Fechei a porta e fui direto para o computador do meu escritório.
— Samantha... Samantha. Aqui está. Abri o arquivo e lá estava o currículo dela.
Samantha Arias Rojas. Vinte e cinco anos. Experiência profissional... empregada de mesa, balconista numa loja de roupa, balconista numa sapataria... mas... nem sequer tem experiência em empregos semelhantes a empregada doméstica.
Isso me deixou totalmente perplexo. Se ela queria atenção, ela conseguiu. Talvez ela fosse mais esperta do que eu pensava ou ousada demais.
O que ela conseguiu foi que eu não prestasse atenção nas outras candidatas e não tirar ela da cabeça.
Talvez não fosse uma má ideia ter alguém mais jovem trabalhando. Eu poderia dar uma chance a ela, eu não tinha nada a perder e sua forma de agir me chamou muito a atenção. Eu estava extremamente curioso sobre ela.
...
Acordei cedo como de costume. Minha cabeça ia explodir e eu sentia náuseas.
— Por*ra! —Anteontem eu esqueci de levar a minha pílula é por isso que me senti assim.
Fiz um café para mim e fui direto para o escritório que ficava do outro lado da casa. Havia muita papelada da clínica e minhas irmãs estariam prestes a me ligar pedindo.
—Ringgg!! Tinha que ser um delas.
— Sim? Minha voz ainda parecia sonolenta.
— Como vai querido? Ainda bem que era Elena.
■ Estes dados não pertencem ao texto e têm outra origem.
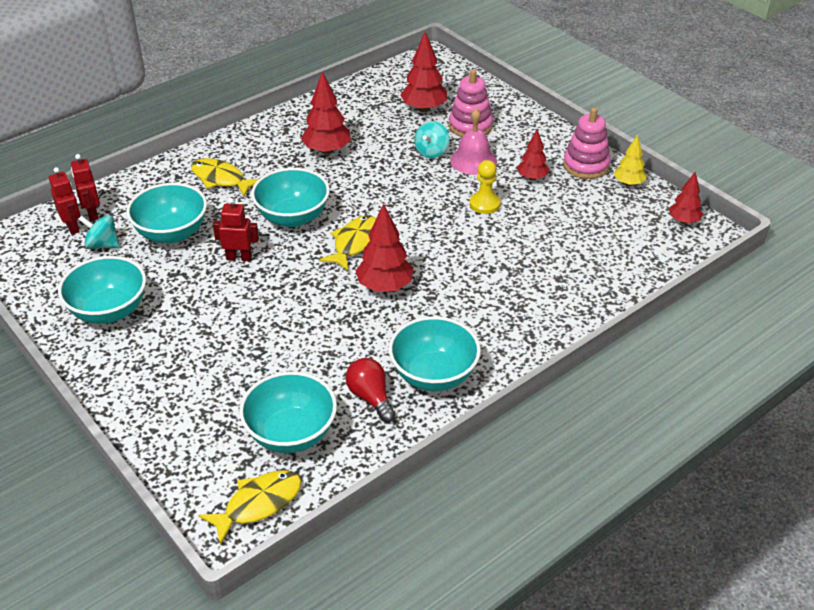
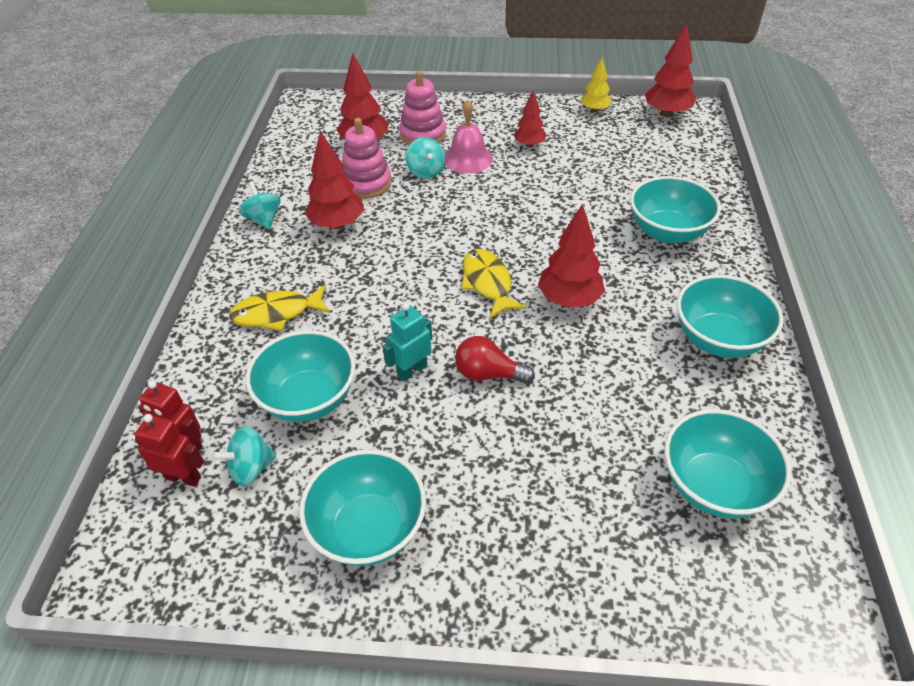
camera: 45 degrees left, 5 degrees up
yellow fish [198,470,302,545] -> none
red robot [213,198,259,261] -> turquoise robot [382,303,432,382]
turquoise bowl [251,168,330,227] -> turquoise bowl moved to [630,176,721,244]
red light bulb [346,358,396,422] -> red light bulb moved to [455,336,535,384]
yellow pawn [470,160,501,214] -> none
pink stacking toy [563,108,611,179] -> pink stacking toy moved to [341,118,391,199]
red tree [669,172,703,224] -> red tree [645,24,696,117], size x1.60
none -> turquoise spinning top [239,182,281,230]

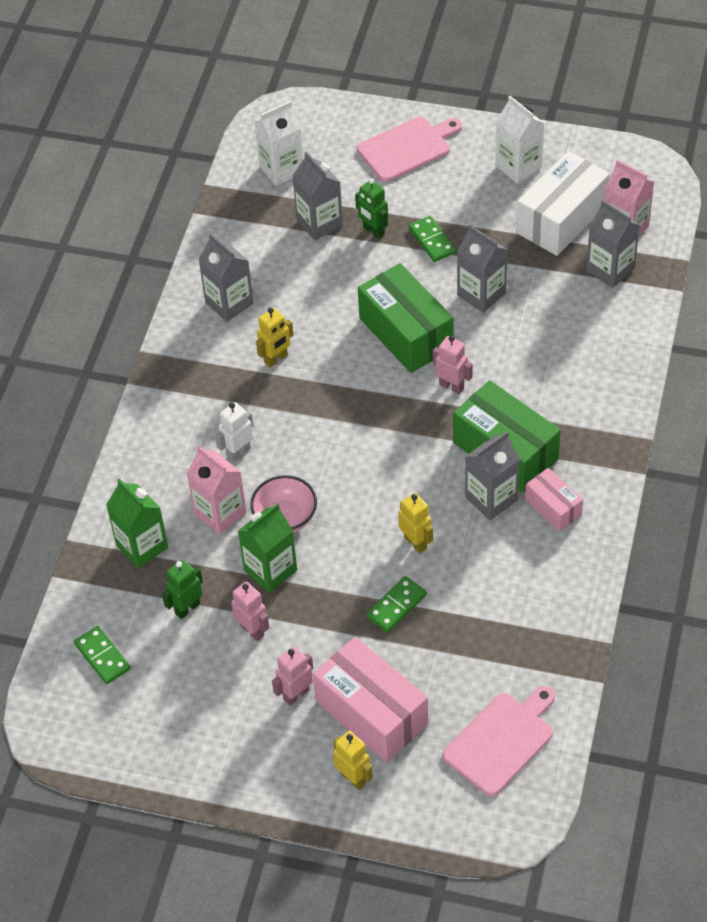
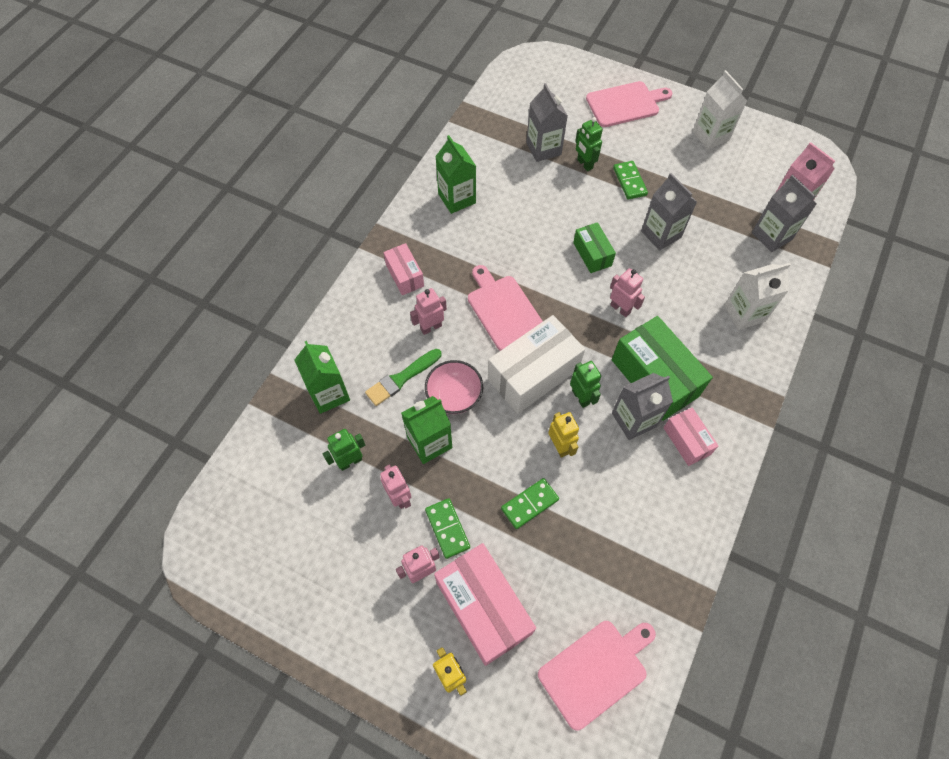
camera: 10 degrees right, 10 degrees up
green domino [74,626,131,684] -> green domino moved to [425,498,470,559]
pink carton [186,446,246,535] -> green brush [365,349,441,406]
grey carton [198,233,254,322] -> green carton [435,135,476,214]
white robot [215,402,253,462] -> pink robot [410,288,447,335]
white carton [255,101,303,186] -> white carton moved to [724,263,791,330]
yellow robot [256,308,293,367] -> none
green box [358,263,453,373] -> green box [573,222,616,273], size x0.54
white box [516,151,610,256] -> white box moved to [488,315,585,414]
none -> pink box [383,243,424,295]
none -> pink cutting board [468,265,543,351]
none -> green robot [570,361,601,408]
— Tudo bem, El. Tenho praticamente tudo pronto, me dê apenas alguns minutos e eu mando para você. Eu tinha que correr se queria que essa coisa de "minutos" fosse verdade.
— Enzo, pare por alguns minutos. Dúvido que você tenha feito alguma coisa. A voz de Pilar soou ao fundo.
— Pilar, não se preocupe, não é tão urgente assim. Elena sempre me defendeu de tudo, ela era como uma mãe para mim.
Desde a morte dos meus pais, quando eu tinha apenas cinco anos e ela dezoito, ela cuidou de mim, evidentemente formamos um vínculo especial.
Pilar era diferente, era mais nova quando tudo aconteceu, tinha quinze anos e sempre exigia demais de mim a ponto de me sufocar de vez em quando. Ela queria que eu tirasse as melhores notas, fosse o melhor na música, tocasse violino perfeitamente... o que eu sempre odiei. Sei que ela queria o melhor para mim, mas há momentos em que não nos damos bem.
— A propósito… arranjou alguém para trabalhar na sua casa?
Eu ouvi a Pilar no fundo novamente.
— Diga a ela que... quase. Eu estou trabalhando nisso. Eu só tenho que fazer uma ligação e é isso. — Se eu dissesse não a elas, tinha certeza de que elas mesmos me trariam uma.
— Perfeito, ligue para nós assim que tiver.
— Sim. Eu desliguei.
Elas continuavam me tratando como uma criança pequena, era algo impossível de evitar, mesmo sendo quase o dobro da altura delas.
Passei a manhã toda rodeada de papéis, faturas, recibos de entrega... Precisava de uma pausa, mas primeiro tinha que enviar os papéis de que precisavam.
Tirei a minha roupa, e coloquei a sunga e atravessei o ginásio até chegar às janelas francesas que davam para a piscina nos fundos da casa.
Nada melhor do que um refresco para limpar o corpo e a mente.
Eu tinha uma bagunça consideravel em casa e isso me estressava muito porque eu não estava acostumado. Não era exagero de ordem, mas gostava de ter tudo no seu devido lugar.
Amália ia ser avó e ela queria curtir o neto então me disse nove meses antes de partir, mas até ela parar de vir eu não comecei a procurar ninguém.
Deixar alguém entrar em sua casa, abrir suas gavetas, ver seus defeitos e hobbies... não é algo que me anime a fazer, mas... Cheguei a um ponto em que, por mais que tentasse, meu trabalho estava se acumulando.
Era sexta-feira, eu poderia ligar para aquela garota e testá-la ou talvez fosse melhor esperar até segunda-feira... Que dia*bos! Eu ligaria para ela amanhã.